Through the support of the Andrew W. Mellon Foundation, our Community-Driven Archives Team (CDAT) built and sustained meaningful partnerships with history keepers throughout the American South.
Our Core Audiences
We are not marginal or other to the archive, but integral to it. We may be silenced or made invisible, but we have always been present.-Yusef Omowale, Director, Southern California Library for Social Studies and Research
We are responding to calls for change. Due to the legacy of racism and other forms of oppression, institutional archives are missing the stories and materials of historically marginalized communities.
Increasingly, community groups and changemakers are calling on archival institutions like the Wilson Special Collections Library and our funders to respond directly to damage done through archival gaps and silences.
Through the University Libraries’ Community-Driven Archives (CDA) project, we are rethinking archives, from top-down collecting to the custodial model of housing communities’ materials at our institution.
The CDA team has supported our collaborators in making decisions about their historical materials that will best support their community’s needs and goals. Sometimes, this means donating their historical records to a repository like UNC-Chapel Hill’s Wilson Special Collection Library. Oftentimes, however, it means finding ways to care for and share historical records in place. Sometimes, it means starting a community-based archive.

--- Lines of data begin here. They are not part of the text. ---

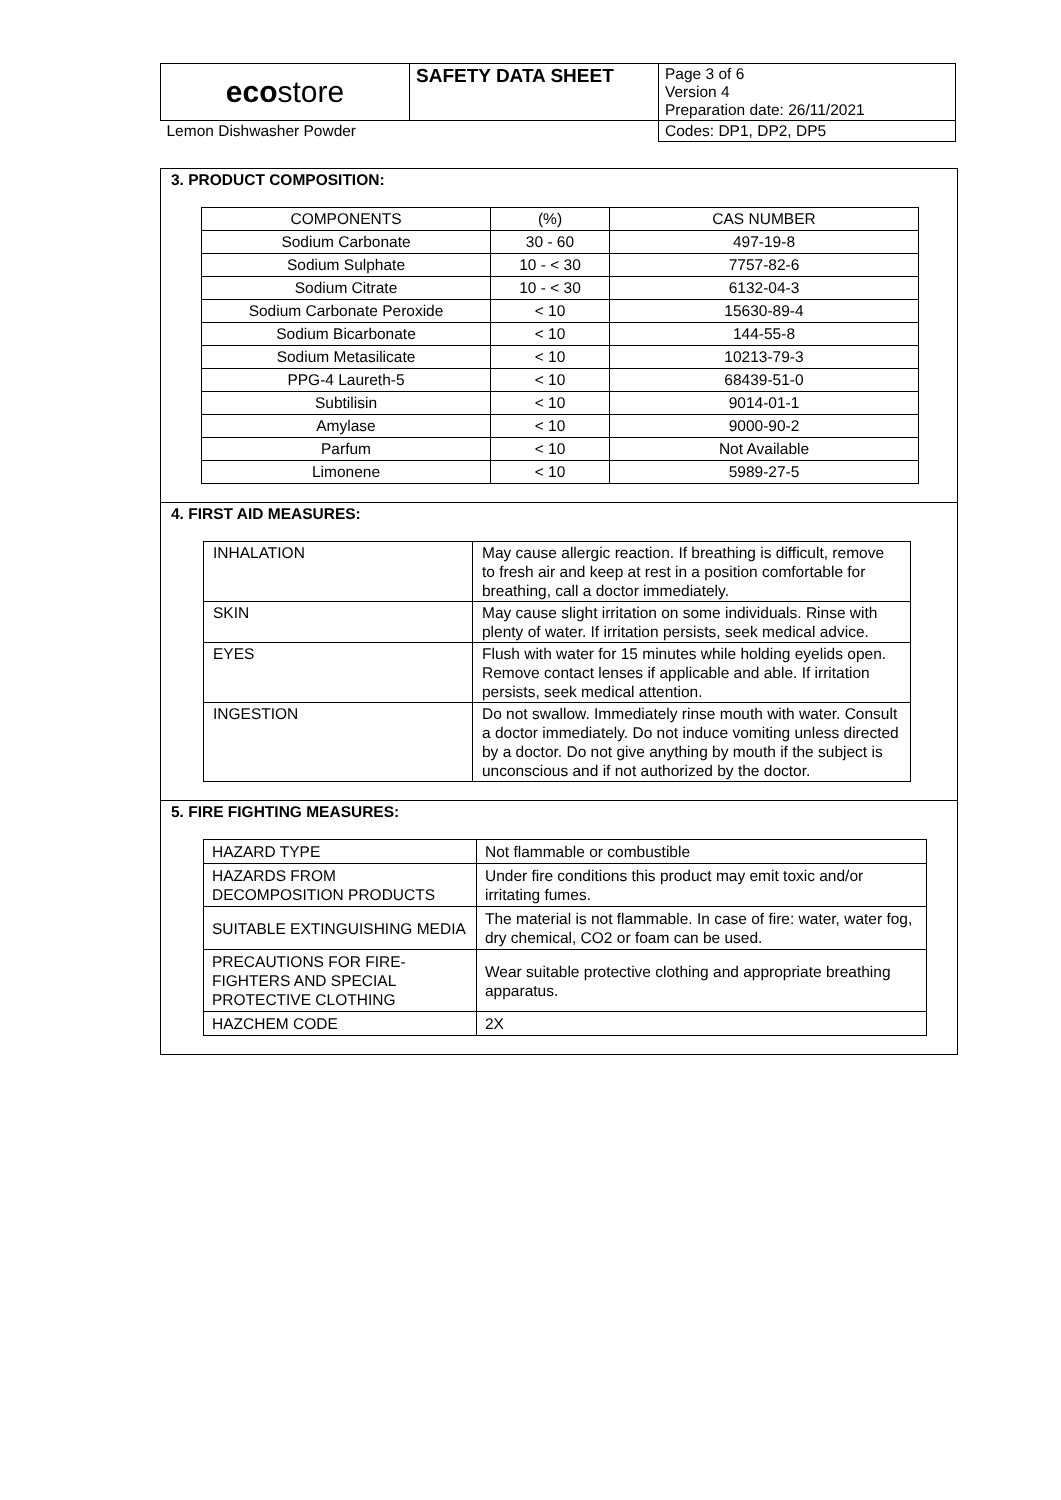| eco store | SAFETY DATA SHEET | Page 3 of 6 Version 4 Preparation date: 26/11/2021 |
| Lemon Dishwasher Powder | | Codes: DP1, DP2, DP5 |
3. PRODUCT COMPOSITION:
| COMPONENTS | (%) | CAS NUMBER |
| --- | --- | --- |
| Sodium Carbonate | 30 - 60 | 497-19-8 |
| Sodium Sulphate | 10 - < 30 | 7757-82-6 |
| Sodium Citrate | 10 - < 30 | 6132-04-3 |
| Sodium Carbonate Peroxide | < 10 | 15630-89-4 |
| Sodium Bicarbonate | < 10 | 144-55-8 |
| Sodium Metasilicate | < 10 | 10213-79-3 |
| PPG-4 Laureth-5 | < 10 | 68439-51-0 |
| Subtilisin | < 10 | 9014-01-1 |
| Amylase | < 10 | 9000-90-2 |
| Parfum | < 10 | Not Available |
| Limonene | < 10 | 5989-27-5 |
4. FIRST AID MEASURES:
| INHALATION | May cause allergic reaction. If breathing is difficult, remove to fresh air and keep at rest in a position comfortable for breathing, call a doctor immediately. |
| SKIN | May cause slight irritation on some individuals. Rinse with plenty of water. If irritation persists, seek medical advice. |
| EYES | Flush with water for 15 minutes while holding eyelids open. Remove contact lenses if applicable and able. If irritation persists, seek medical attention. |
| INGESTION | Do not swallow. Immediately rinse mouth with water. Consult a doctor immediately. Do not induce vomiting unless directed by a doctor. Do not give anything by mouth if the subject is unconscious and if not authorized by the doctor. |
5. FIRE FIGHTING MEASURES:
| HAZARD TYPE | Not flammable or combustible |
| HAZARDS FROM DECOMPOSITION PRODUCTS | Under fire conditions this product may emit toxic and/or irritating fumes. |
| SUITABLE EXTINGUISHING MEDIA | The material is not flammable. In case of fire: water, water fog, dry chemical, CO2 or foam can be used. |
| PRECAUTIONS FOR FIRE-FIGHTERS AND SPECIAL PROTECTIVE CLOTHING | Wear suitable protective clothing and appropriate breathing apparatus. |
| HAZCHEM CODE | 2X |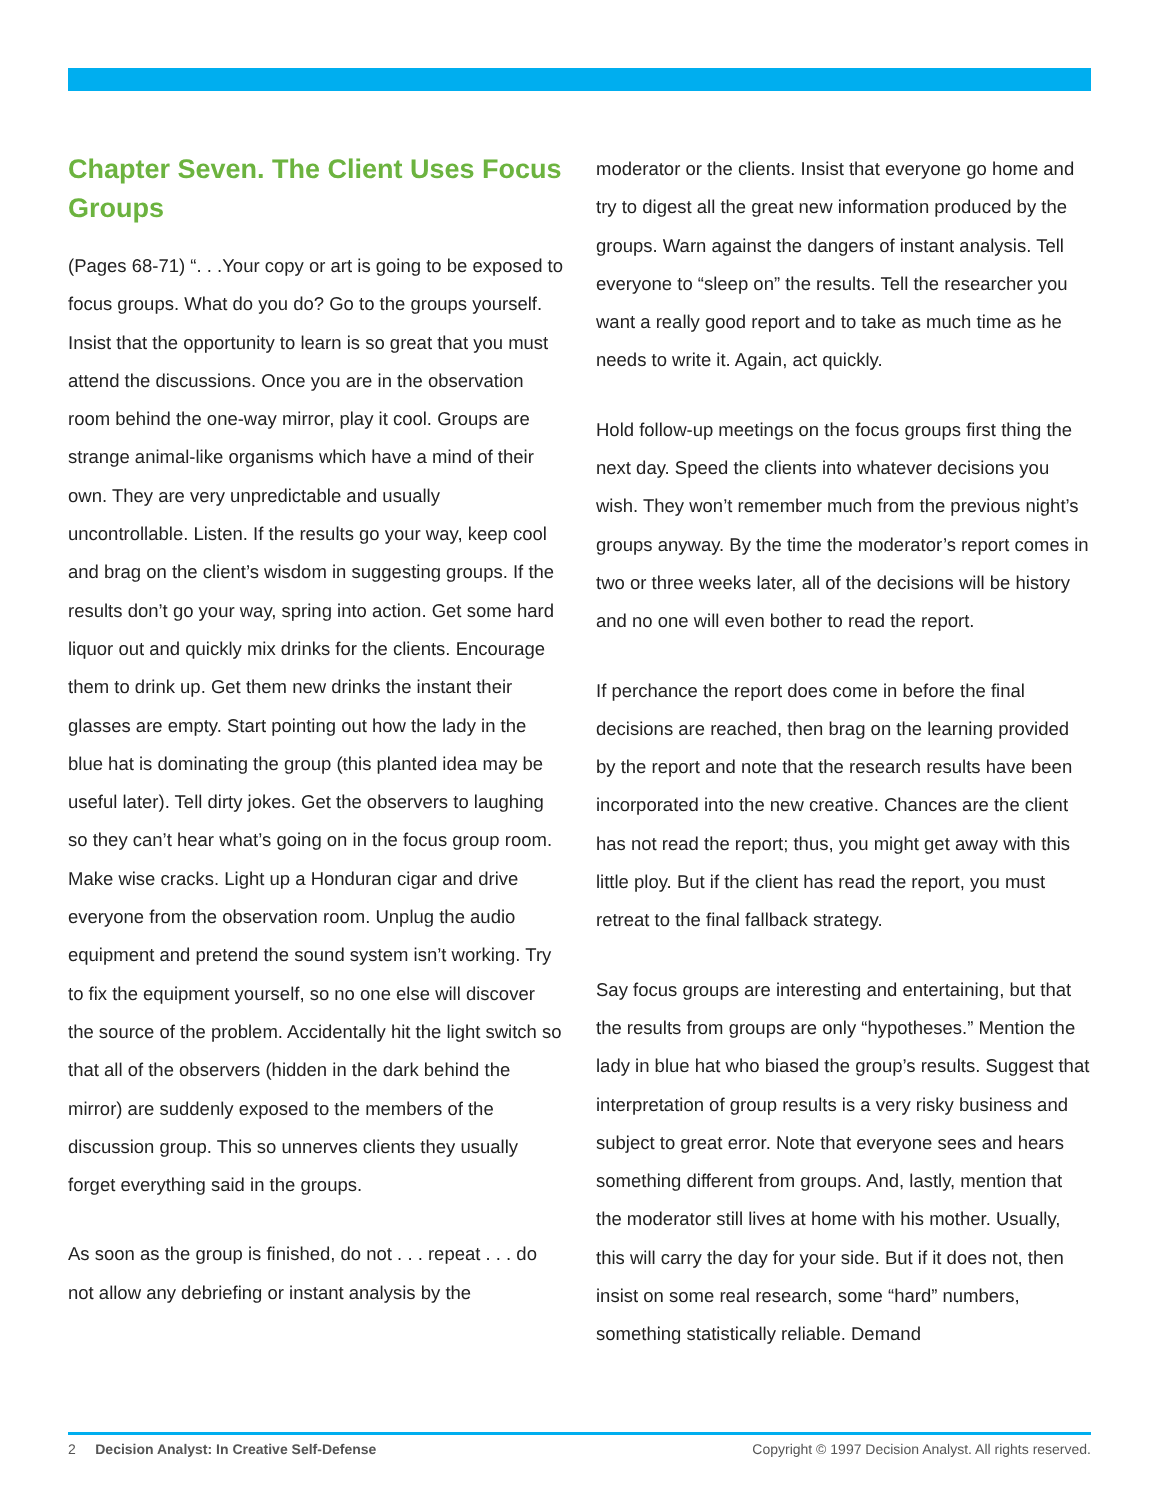Chapter Seven. The Client Uses Focus Groups
(Pages 68-71) “. . .Your copy or art is going to be exposed to focus groups. What do you do? Go to the groups yourself. Insist that the opportunity to learn is so great that you must attend the discussions. Once you are in the observation room behind the one-way mirror, play it cool. Groups are strange animal-like organisms which have a mind of their own. They are very unpredictable and usually uncontrollable. Listen. If the results go your way, keep cool and brag on the client’s wisdom in suggesting groups. If the results don’t go your way, spring into action. Get some hard liquor out and quickly mix drinks for the clients. Encourage them to drink up. Get them new drinks the instant their glasses are empty. Start pointing out how the lady in the blue hat is dominating the group (this planted idea may be useful later). Tell dirty jokes. Get the observers to laughing so they can’t hear what’s going on in the focus group room. Make wise cracks. Light up a Honduran cigar and drive everyone from the observation room. Unplug the audio equipment and pretend the sound system isn’t working. Try to fix the equipment yourself, so no one else will discover the source of the problem. Accidentally hit the light switch so that all of the observers (hidden in the dark behind the mirror) are suddenly exposed to the members of the discussion group. This so unnerves clients they usually forget everything said in the groups.
As soon as the group is finished, do not . . . repeat . . . do not allow any debriefing or instant analysis by the
moderator or the clients. Insist that everyone go home and try to digest all the great new information produced by the groups. Warn against the dangers of instant analysis. Tell everyone to “sleep on” the results. Tell the researcher you want a really good report and to take as much time as he needs to write it. Again, act quickly.
Hold follow-up meetings on the focus groups first thing the next day. Speed the clients into whatever decisions you wish. They won’t remember much from the previous night’s groups anyway. By the time the moderator’s report comes in two or three weeks later, all of the decisions will be history and no one will even bother to read the report.
If perchance the report does come in before the final decisions are reached, then brag on the learning provided by the report and note that the research results have been incorporated into the new creative. Chances are the client has not read the report; thus, you might get away with this little ploy. But if the client has read the report, you must retreat to the final fallback strategy.
Say focus groups are interesting and entertaining, but that the results from groups are only “hypotheses.” Mention the lady in blue hat who biased the group’s results. Suggest that interpretation of group results is a very risky business and subject to great error. Note that everyone sees and hears something different from groups. And, lastly, mention that the moderator still lives at home with his mother. Usually, this will carry the day for your side. But if it does not, then insist on some real research, some “hard” numbers, something statistically reliable. Demand
2 Decision Analyst: In Creative Self-Defense Copyright © 1997 Decision Analyst. All rights reserved.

Our approach to collaboration aims to find the right home for historical records, regardless of whether they come under the care of the libraries at UNC-Chapel Hill. It supports communities across the South in preserving, protecting, and sharing their histories. It emphasizes process over product.
We acknowledge that there is no one way to do this work and that, at its heart, community-based collaboration is relational and fluid. We learn to be adaptable based on each individual collaboration and what it presents in terms of needs, opportunities, constraints, and possibilities.